Thứ Năm, 21 tháng 2, 2013

"No Country," New Asian Art at the Guggenheim

After a decade or two of trying to colonize the planet with Guggenheim franchises the museum is now taking the easier route of bringing the world to New York through an acquisitions campaign supported by the Swiss bank UBS. Over the next five years, under the auspices of the Guggenheim UBS MAP Global Art Initiative, the museum will focus on buying art in three roughly defined geographic areas: South and Southeast Asia, Latin America, and the Middle East and North Africa.

Purchases will be scouted out by curators hired on two-year residencies and the results put on view in three exhibitions, the first of which, “No Country: Contemporary Art for South and Southeast Asia,” is up and running. Organized by June Yap, an independent curator from Singapore, with help from Helen Hsu and Alexandra Munroe of the Guggenheim, it’s a smallish show of 22 artists and collectives, but it takes in an immense stretch of turf — the Indian subcontinent, Indonesia, Malaysia, Myanmar, the Philippines, Singapore, Thailand and Vietnam.

The title, adapted from a Yeats poem, is meant to warn us off seeing the art as either narrowly representative of various nations or as expressing the spirit of some exotic, never-never land Asia. Yet many of the strongest pieces speak quite specifically about the cultures from which they come, as, of course, does most “Western” art, even if we’re too close to it to see its determining contexts.

A few of the artists in the Guggenheim show are internationally prominent and have been for some time. Two of them — Amar Kanwar, from India, and Araya Rasdjarmrearnsook, from Thailand — work primarily in video. Their contributions are being screened in the museum’s New Media Theater and are absolutely worth seeking out.

Best known for her 2005 Buddhist-inflected video called “The Class,” in which she instructs six shroud-covered corpses in the art of dying, Ms. Rasdjarmrearnsook also appears in her new video here, this time sitting on a futon with some of her pet dogs watching television. The show on her TV looks like a high-gloss soap opera, but other images start leaking through: buildings burning, policemen swarming and protesters being bludgeoned. Soon similar images are flickering, large, across the walls of the room, immersing the artist and her pets in a sea of political chaos.
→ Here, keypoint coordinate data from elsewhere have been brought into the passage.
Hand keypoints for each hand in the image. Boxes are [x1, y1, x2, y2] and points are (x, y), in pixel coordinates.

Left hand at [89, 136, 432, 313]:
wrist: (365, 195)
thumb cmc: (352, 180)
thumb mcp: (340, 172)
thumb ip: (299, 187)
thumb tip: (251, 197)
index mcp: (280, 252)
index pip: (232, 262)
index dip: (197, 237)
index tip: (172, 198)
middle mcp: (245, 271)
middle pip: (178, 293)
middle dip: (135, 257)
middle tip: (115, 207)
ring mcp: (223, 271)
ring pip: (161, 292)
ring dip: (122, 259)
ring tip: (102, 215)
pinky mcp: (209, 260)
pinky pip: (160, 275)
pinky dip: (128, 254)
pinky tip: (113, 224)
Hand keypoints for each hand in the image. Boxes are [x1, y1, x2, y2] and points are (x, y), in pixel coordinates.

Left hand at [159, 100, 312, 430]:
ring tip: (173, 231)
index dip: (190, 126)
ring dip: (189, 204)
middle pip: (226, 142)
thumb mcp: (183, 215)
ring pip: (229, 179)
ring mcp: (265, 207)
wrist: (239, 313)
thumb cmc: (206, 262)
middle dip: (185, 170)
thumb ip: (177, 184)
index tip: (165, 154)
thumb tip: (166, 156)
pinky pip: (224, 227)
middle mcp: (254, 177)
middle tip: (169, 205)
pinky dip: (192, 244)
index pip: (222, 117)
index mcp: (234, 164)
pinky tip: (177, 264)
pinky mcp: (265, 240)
Mr. Kanwar has routinely worked on an epic scale; violence, active or latent, is a recurrent subject, as it is in the trilogy of videos here, which in different ways refer to the 1947 partition of India and its bloody, long-term consequences. The first film documents the daily changing of the guard at a checkpoint on the India-Pakistan border, a ritual of precisely choreographed provocation. The second revisits the assassination of Gandhi in 1948. A third piece, “Night of Prophecy,” is in effect a choral symphony of anguished chants and prayers.

In galleries on the second floor pride of place is given, by size alone, to a painting by Navin Rawanchaikul, who made a youthful New York debut at Asia Society in 1996, when a global market for contemporary Asian work could hardly be imagined. In the 2009 painting here, done in mock-heroic Bollywood billboard style, he reviews his own history as the son of Indian immigrants to Thailand and a globe-trotting art star.

Several other artists similarly invest popular and traditional forms with new meaning. Vincent Leong, from Malaysia, produces witty, obviously impromptu versions of formal colonial-era family photographs. Khadim Ali, from Pakistan, uses the conventions of miniature painting to comment on the repression of an ethnic minority in Afghanistan from which he is descended. The Vietnamese artist Tuan Andrew Nguyen carves small wood images of the monk Thich Quanc Duc who in 1963 immolated himself in protest against the United States-supported Diem regime. The wood Mr. Nguyen uses for his carvings are American baseball bats.

Other cultural heroes, huge in their homelands but barely known here, also get attention. Two artists from Myanmar, Tun Win Aung and Wah Nu, husband and wife, have assembled a multimedia tribute to the Burmese independence leader U Aung San (1915-47), father of the pro-democracy leader Daw Aung San Suu Kyi. What we see in the gallery — a painting, two videos, a group of plaster busts — is a merely the tip of an archival project consisting of thousands of objects and documents.

The writing of history is almost unavoidably partisan, political and personal, though in ways not necessarily easy to read. The messages are clear in a text painting by Norberto Roldan about the colonization of the Philippines, and in a lethal-looking sculpture of a marriage bed made of stainless steel razors by Tayeba Begum Lipi, an artist from Bangladesh. But other work, removed from where it was made, is less accessible.

To understand a video by the Vietnamese artist Tran Luong in which unseen hands snap red scarves against the artist’s bare torso, you have to know the scarves were part of uniforms once worn by schoolchildren under communism. A 1990s oil painting by another Vietnamese artist, Truong Tan, of a nude male figure strapped horizontally to a cross makes full sense only when you know that it refers to trials undergone by the artist as an openly gay man in a homophobic society.